Activity | In every row below, change "series" to "data series" and keep all other text the same. Leave the pictures out of your answer.

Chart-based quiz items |
□ □ □ □ □

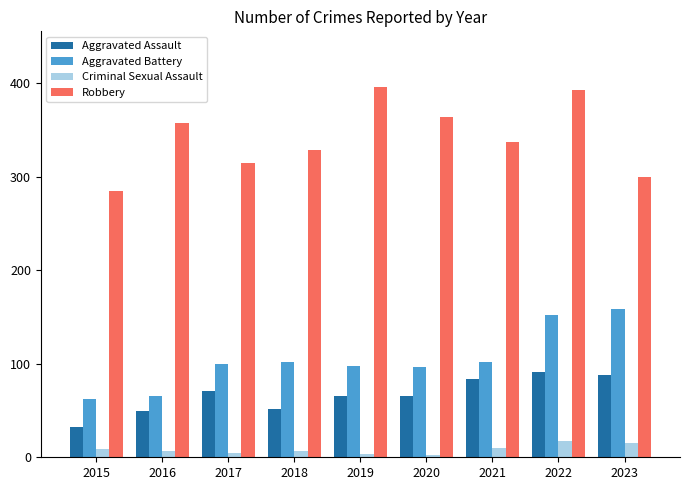

Which series has the largest total across all categories?

Robbery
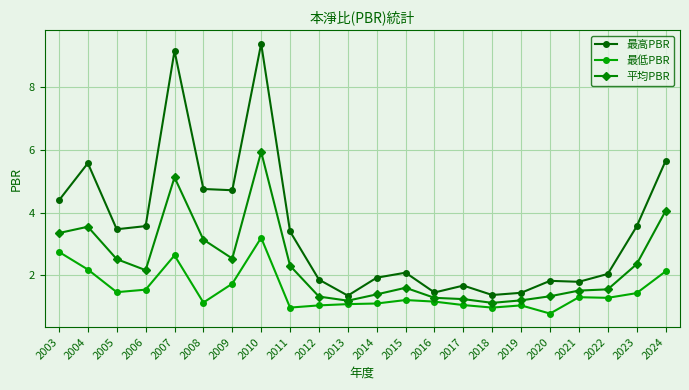

What is the value of the 最高PBR point at the 5th from the left?

9.1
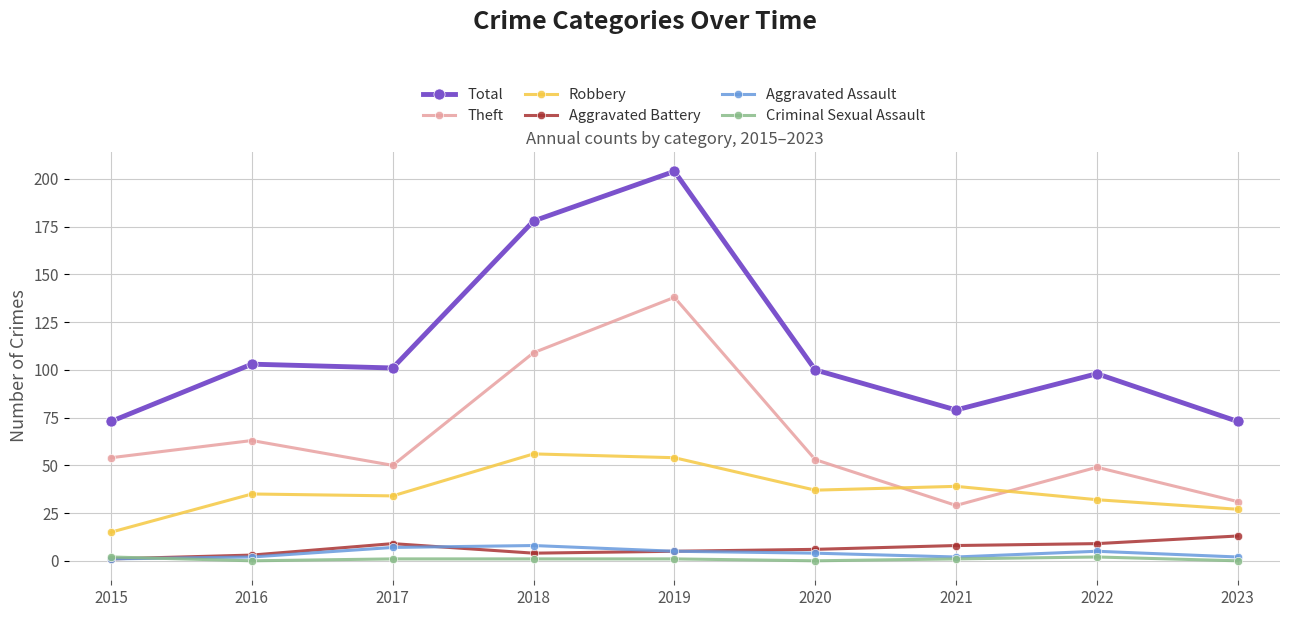

At 2022, list the series in order from largest to smallest.

Total, Theft, Robbery, Aggravated Battery, Aggravated Assault, Criminal Sexual Assault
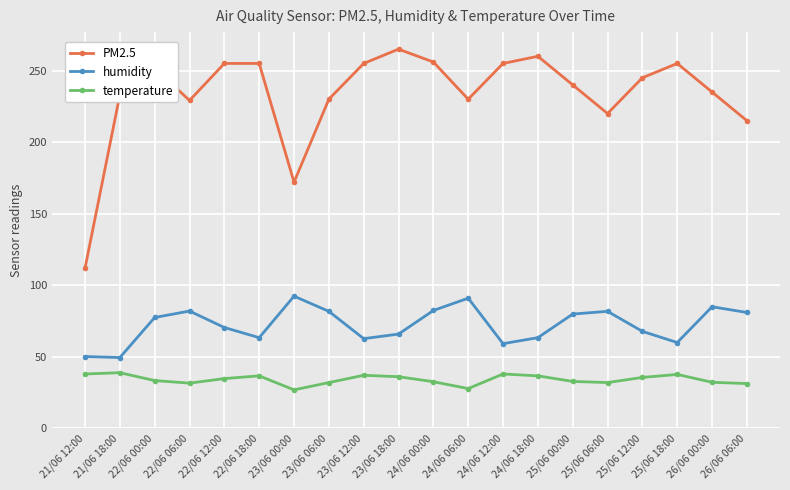

The value of PM2.5 at 22/06 00:00 is 89.0. True or false?

False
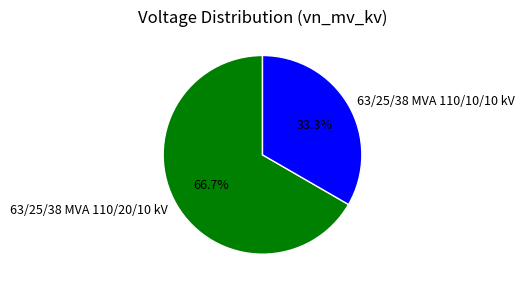

True or false: 63/25/38 MVA 110/20/10 kV accounts for 75% of the total.

False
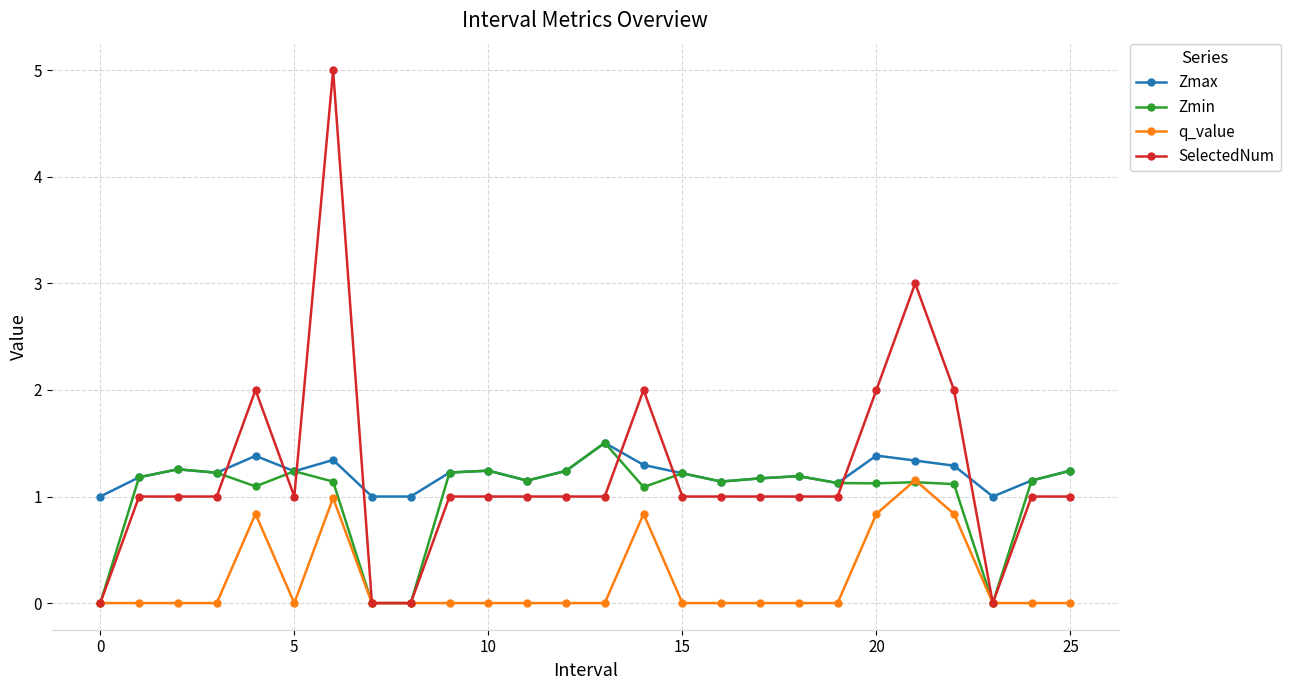

How many data points in Zmin are above 1?

22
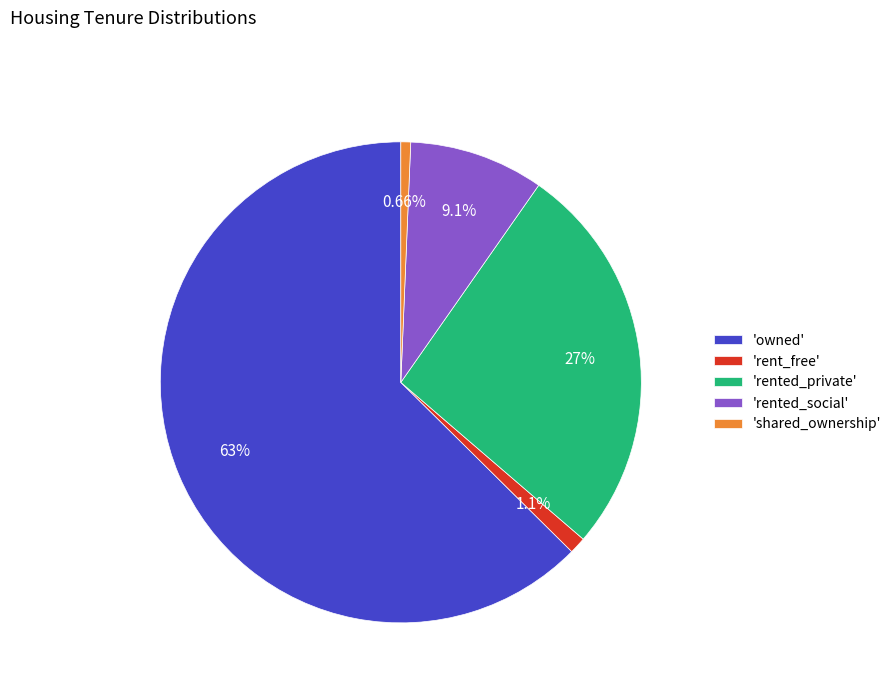

Count the number of slices in the pie.

5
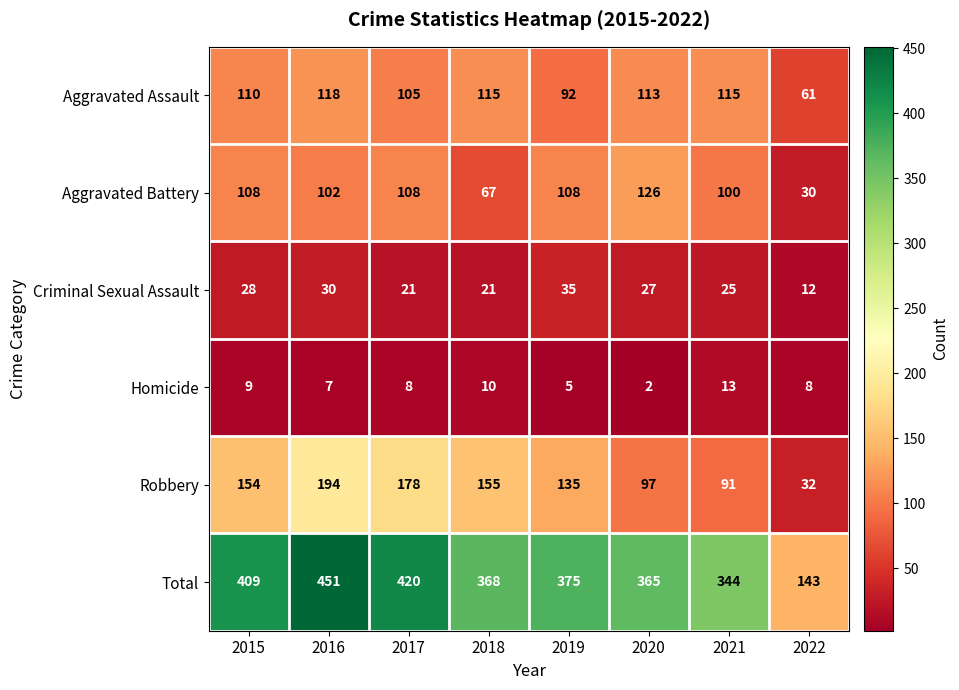

Where is Aggravated Assault nearest to the value 89?

2019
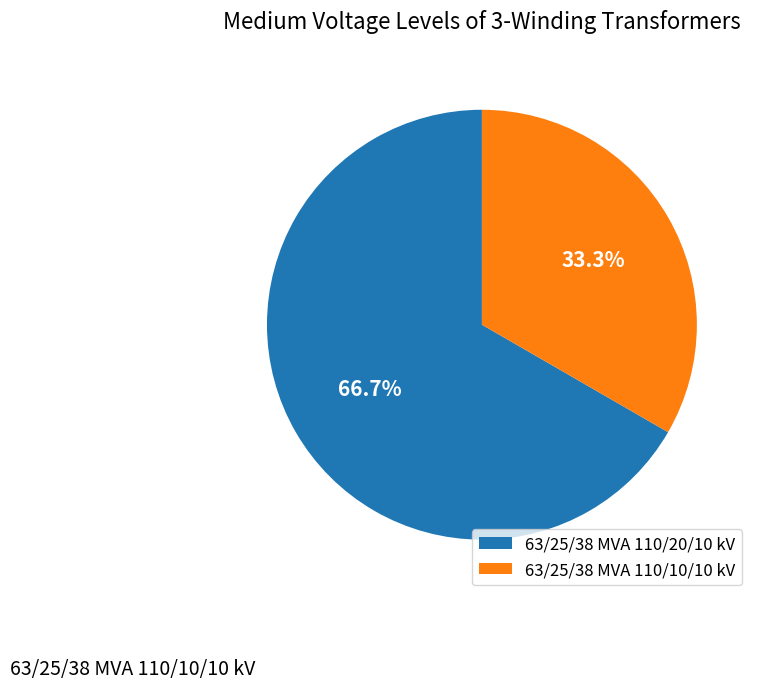

To the nearest percent, what is the difference between the 63/25/38 MVA 110/10/10 kV and 63/25/38 MVA 110/20/10 kV slice percentages?

33%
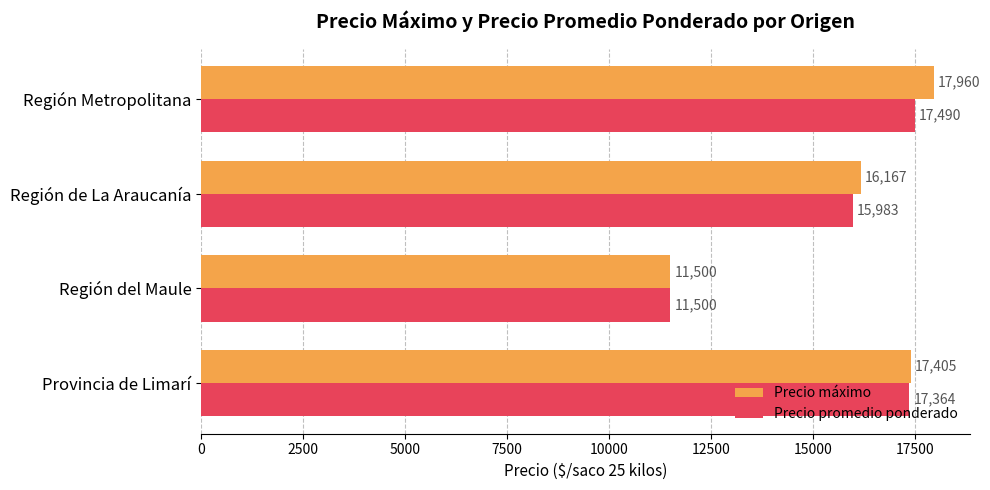

What is the difference between the maximum and minimum values in the Precio promedio ponderado series?

5990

□ □ □ □ □

Problem solution |
Which data series has the largest total across all categories?

Robbery

What is the value of the 最高PBR point at the 5th from the left?

9.1

At 2022, list the data series in order from largest to smallest.

Total, Theft, Robbery, Aggravated Battery, Aggravated Assault, Criminal Sexual Assault

The value of PM2.5 at 22/06 00:00 is 89.0. True or false?

False

True or false: 63/25/38 MVA 110/20/10 kV accounts for 75% of the total.

False

How many data points in Zmin are above 1?

22

Count the number of slices in the pie.

5

Where is Aggravated Assault nearest to the value 89?

2019

To the nearest percent, what is the difference between the 63/25/38 MVA 110/10/10 kV and 63/25/38 MVA 110/20/10 kV slice percentages?

33%

What is the difference between the maximum and minimum values in the Precio promedio ponderado data series?

5990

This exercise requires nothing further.